## YOUR ASSIGNMENT
Among the entries below, count the lines holding the string "linejoin". Respond with the number alone.
* * *
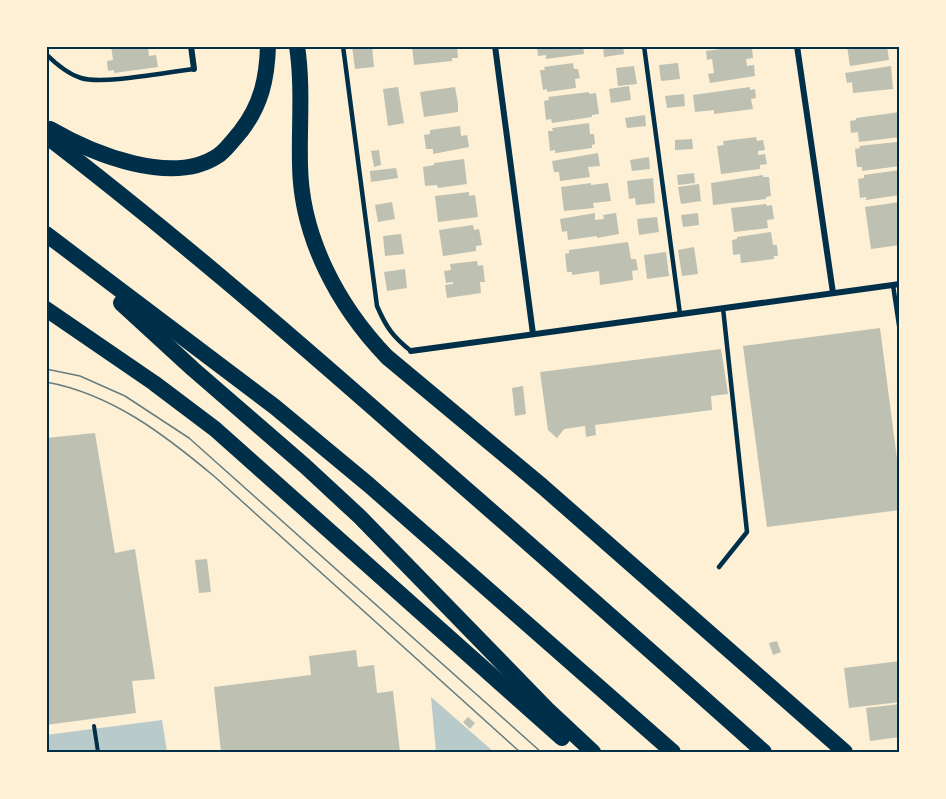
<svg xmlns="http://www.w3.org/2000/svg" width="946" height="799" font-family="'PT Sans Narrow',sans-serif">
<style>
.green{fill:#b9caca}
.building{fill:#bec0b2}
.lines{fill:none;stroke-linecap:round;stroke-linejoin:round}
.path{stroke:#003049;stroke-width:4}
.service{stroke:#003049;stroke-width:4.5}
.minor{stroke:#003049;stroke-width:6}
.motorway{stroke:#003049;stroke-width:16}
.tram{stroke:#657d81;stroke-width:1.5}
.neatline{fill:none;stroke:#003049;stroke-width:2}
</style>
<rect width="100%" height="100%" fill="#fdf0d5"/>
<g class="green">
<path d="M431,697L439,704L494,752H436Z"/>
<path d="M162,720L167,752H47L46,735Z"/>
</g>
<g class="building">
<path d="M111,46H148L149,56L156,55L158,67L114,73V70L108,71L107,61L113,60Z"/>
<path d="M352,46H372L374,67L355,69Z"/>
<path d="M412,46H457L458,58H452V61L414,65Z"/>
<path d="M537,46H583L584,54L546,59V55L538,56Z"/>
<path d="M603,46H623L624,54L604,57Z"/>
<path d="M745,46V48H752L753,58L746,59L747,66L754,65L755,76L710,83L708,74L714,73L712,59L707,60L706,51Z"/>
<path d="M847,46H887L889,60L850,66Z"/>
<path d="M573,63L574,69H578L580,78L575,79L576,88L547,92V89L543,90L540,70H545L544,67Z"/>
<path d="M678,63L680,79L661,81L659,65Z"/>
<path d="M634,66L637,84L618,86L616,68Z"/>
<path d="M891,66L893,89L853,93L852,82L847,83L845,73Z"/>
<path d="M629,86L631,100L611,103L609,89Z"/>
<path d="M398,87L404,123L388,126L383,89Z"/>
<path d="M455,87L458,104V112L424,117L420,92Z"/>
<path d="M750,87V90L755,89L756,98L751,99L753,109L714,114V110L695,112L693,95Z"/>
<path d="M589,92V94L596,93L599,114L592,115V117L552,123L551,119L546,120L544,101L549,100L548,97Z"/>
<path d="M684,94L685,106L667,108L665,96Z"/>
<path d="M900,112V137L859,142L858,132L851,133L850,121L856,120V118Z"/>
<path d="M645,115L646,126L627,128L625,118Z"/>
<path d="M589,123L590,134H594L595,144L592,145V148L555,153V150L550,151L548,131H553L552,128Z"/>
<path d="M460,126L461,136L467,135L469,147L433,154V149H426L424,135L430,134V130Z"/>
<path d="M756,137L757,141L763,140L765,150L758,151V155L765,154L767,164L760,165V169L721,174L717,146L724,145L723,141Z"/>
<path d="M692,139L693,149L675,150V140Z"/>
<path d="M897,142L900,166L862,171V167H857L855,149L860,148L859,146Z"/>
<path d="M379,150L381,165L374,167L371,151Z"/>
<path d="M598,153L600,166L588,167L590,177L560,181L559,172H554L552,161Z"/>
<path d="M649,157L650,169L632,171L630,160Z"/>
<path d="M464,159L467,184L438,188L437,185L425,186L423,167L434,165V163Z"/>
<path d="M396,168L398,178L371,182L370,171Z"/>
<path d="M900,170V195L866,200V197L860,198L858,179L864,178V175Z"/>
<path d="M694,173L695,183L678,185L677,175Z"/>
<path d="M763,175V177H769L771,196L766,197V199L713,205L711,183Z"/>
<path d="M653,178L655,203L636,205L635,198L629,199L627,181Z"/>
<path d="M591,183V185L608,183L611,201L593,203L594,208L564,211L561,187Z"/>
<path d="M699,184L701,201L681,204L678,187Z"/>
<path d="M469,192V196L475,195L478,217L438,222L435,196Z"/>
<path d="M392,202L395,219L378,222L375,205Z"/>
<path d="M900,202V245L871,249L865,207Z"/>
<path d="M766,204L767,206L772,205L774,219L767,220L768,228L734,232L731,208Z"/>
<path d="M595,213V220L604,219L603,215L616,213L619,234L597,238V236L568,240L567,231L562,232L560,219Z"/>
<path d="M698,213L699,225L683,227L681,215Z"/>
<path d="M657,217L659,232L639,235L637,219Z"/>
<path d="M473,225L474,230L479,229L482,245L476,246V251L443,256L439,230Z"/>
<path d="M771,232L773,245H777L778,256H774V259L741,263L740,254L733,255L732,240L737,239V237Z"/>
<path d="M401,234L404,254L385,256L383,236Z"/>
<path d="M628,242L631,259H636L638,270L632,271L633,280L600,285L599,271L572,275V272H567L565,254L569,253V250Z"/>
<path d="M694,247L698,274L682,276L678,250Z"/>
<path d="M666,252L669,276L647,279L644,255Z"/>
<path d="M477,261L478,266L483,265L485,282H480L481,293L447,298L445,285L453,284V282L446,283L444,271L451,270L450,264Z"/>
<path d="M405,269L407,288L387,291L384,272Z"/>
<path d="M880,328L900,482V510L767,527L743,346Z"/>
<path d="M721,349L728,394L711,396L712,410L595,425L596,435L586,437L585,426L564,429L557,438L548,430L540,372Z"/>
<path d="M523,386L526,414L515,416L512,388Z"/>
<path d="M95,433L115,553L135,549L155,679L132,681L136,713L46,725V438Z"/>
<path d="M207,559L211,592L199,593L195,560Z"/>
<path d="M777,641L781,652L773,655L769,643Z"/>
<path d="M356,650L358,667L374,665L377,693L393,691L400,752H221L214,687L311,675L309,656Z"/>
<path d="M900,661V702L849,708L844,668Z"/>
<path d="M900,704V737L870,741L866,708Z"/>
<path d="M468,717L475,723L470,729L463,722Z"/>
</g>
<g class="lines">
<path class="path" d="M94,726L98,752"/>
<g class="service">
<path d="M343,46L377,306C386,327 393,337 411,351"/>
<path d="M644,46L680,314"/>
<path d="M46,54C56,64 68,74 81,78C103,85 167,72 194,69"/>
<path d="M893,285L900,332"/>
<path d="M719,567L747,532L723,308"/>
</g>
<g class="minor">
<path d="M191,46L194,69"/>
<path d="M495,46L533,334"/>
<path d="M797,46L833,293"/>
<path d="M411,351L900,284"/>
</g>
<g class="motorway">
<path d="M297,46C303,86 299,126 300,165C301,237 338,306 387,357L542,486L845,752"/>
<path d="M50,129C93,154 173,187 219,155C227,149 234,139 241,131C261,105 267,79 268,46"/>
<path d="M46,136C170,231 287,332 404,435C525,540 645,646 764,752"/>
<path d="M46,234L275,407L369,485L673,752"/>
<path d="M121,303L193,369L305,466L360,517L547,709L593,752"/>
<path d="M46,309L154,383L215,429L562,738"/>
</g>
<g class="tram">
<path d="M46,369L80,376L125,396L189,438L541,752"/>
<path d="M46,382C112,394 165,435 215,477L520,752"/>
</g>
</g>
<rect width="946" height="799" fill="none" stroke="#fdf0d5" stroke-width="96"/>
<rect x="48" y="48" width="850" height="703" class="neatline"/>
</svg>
* * *
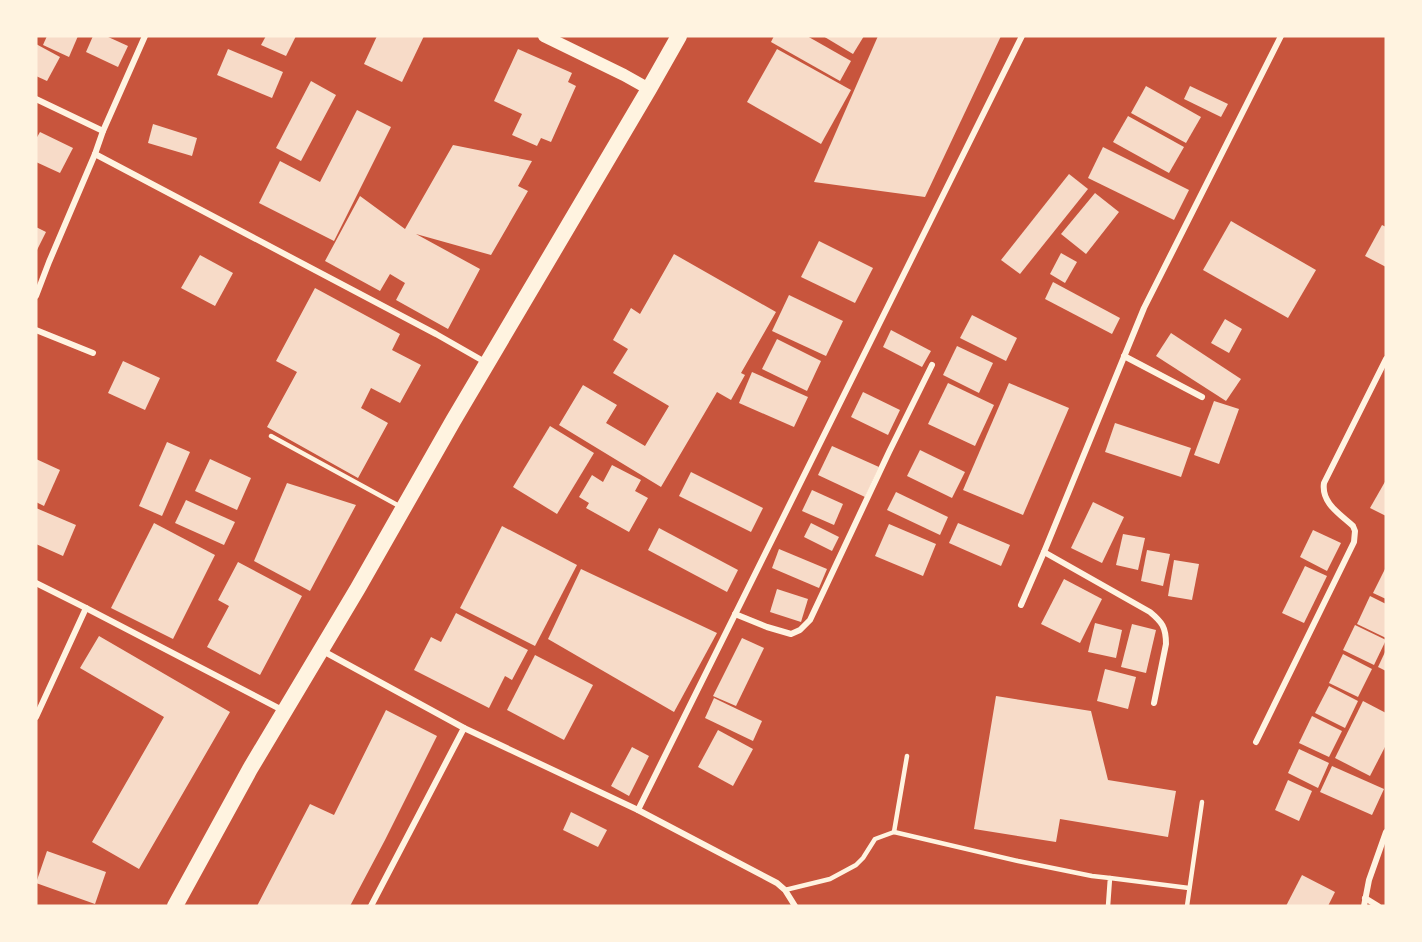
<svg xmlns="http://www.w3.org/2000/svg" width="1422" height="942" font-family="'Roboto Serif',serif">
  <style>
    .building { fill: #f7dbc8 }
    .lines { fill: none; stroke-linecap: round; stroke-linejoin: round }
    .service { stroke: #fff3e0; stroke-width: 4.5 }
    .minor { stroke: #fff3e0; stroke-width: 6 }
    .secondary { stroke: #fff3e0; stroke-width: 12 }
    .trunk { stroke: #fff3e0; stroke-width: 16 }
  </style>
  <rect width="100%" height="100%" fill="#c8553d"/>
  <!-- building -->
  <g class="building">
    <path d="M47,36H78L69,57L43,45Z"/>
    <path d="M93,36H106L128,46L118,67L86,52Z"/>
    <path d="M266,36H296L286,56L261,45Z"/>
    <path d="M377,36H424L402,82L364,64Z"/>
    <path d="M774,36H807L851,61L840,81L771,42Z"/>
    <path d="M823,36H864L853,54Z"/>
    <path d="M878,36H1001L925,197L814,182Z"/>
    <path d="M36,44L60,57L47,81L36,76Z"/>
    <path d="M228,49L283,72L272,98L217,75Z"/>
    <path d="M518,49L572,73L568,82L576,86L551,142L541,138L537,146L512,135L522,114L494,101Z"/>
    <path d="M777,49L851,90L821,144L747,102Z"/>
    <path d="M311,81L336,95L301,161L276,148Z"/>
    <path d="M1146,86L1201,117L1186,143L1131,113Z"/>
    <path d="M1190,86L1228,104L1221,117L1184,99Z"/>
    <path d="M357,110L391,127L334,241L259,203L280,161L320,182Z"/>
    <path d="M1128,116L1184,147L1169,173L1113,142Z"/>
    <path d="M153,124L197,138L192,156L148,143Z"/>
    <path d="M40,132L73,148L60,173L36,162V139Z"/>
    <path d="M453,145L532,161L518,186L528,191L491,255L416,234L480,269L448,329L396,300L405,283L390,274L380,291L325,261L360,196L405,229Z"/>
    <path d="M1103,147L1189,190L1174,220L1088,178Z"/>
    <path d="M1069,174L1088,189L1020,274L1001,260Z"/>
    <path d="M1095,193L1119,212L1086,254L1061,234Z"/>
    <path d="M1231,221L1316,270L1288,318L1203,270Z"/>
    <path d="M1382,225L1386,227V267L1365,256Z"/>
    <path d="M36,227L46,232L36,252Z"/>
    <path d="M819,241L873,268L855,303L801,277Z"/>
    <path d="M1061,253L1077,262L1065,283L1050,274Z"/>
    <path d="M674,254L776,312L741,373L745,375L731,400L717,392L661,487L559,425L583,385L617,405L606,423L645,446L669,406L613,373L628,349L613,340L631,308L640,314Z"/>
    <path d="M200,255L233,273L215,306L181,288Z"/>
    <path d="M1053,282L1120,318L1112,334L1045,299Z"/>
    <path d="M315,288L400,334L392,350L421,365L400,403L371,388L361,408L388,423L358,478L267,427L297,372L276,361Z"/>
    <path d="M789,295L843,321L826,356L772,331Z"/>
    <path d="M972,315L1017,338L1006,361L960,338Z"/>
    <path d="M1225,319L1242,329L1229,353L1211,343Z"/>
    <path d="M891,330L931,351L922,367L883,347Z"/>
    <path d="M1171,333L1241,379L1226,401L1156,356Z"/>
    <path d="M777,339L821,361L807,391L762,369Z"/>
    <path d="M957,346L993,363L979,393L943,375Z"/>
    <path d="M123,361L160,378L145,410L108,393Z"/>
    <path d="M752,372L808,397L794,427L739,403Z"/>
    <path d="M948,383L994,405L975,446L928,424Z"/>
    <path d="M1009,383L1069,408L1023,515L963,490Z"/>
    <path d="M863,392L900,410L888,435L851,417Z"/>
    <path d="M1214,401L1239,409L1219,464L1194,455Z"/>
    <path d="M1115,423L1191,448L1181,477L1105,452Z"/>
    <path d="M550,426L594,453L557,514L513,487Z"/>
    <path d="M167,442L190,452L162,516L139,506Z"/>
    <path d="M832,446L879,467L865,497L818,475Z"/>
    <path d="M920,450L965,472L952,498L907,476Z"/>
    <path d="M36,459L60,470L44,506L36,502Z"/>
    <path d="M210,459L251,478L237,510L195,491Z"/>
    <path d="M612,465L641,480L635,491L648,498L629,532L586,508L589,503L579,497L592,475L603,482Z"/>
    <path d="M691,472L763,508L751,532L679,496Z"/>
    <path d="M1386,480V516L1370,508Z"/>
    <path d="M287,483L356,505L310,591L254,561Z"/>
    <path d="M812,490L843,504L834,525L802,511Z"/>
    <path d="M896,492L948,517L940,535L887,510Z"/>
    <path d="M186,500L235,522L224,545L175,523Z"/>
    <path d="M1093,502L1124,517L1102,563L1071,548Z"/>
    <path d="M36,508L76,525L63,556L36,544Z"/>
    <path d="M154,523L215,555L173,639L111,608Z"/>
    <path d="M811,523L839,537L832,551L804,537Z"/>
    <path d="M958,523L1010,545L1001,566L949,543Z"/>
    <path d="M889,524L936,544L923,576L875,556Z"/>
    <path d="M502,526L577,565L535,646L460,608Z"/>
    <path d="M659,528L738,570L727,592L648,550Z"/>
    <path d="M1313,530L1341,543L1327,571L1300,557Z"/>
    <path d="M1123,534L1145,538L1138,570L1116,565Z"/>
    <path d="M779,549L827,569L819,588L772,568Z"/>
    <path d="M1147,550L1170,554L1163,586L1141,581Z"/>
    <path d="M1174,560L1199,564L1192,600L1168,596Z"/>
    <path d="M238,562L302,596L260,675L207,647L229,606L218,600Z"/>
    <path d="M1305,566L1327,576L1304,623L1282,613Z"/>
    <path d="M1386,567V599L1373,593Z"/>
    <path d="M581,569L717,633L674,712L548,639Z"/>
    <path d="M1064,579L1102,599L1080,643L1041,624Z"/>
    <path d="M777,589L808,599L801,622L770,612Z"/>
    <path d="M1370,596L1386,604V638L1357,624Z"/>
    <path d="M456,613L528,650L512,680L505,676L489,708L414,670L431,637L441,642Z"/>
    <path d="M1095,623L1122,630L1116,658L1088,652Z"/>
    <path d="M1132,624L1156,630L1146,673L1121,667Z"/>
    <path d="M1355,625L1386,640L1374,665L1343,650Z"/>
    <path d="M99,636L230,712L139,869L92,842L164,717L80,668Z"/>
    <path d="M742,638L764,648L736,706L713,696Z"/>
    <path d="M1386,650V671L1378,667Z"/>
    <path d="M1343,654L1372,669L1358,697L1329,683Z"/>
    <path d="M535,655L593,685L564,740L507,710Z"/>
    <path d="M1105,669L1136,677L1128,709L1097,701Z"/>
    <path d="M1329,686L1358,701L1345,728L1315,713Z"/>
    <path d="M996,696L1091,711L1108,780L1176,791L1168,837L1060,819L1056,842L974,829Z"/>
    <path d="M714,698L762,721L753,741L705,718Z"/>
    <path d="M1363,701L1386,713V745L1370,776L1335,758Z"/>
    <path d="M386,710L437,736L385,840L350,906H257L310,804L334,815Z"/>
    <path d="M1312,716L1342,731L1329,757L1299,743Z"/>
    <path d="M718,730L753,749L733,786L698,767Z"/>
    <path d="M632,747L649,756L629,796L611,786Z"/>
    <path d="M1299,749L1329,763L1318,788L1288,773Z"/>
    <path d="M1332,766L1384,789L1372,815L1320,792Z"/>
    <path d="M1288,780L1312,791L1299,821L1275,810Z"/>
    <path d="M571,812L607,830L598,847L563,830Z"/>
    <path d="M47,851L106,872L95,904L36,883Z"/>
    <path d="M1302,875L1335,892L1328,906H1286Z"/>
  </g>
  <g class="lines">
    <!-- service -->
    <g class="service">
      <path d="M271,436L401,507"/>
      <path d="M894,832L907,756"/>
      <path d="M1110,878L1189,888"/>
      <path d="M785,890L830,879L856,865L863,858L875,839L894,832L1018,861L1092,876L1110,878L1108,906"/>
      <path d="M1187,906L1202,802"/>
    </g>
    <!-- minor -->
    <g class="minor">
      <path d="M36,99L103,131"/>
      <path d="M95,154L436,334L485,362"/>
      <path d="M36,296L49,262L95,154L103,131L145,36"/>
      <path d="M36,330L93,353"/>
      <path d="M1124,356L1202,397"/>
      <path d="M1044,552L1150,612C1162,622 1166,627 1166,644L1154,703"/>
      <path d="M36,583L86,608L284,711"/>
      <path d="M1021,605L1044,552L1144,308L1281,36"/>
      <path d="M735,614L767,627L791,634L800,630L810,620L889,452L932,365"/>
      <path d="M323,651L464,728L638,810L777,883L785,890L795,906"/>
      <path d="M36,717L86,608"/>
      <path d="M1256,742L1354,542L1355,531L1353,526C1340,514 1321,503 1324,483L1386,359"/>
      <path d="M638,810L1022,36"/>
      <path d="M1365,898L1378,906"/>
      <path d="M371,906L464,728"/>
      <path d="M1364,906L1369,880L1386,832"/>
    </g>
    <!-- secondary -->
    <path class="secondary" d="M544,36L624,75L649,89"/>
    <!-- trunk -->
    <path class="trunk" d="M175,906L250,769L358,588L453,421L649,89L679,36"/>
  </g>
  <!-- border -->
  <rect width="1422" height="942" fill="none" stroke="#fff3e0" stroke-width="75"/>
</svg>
* * *
## RESULT OF THE EXERCISE
2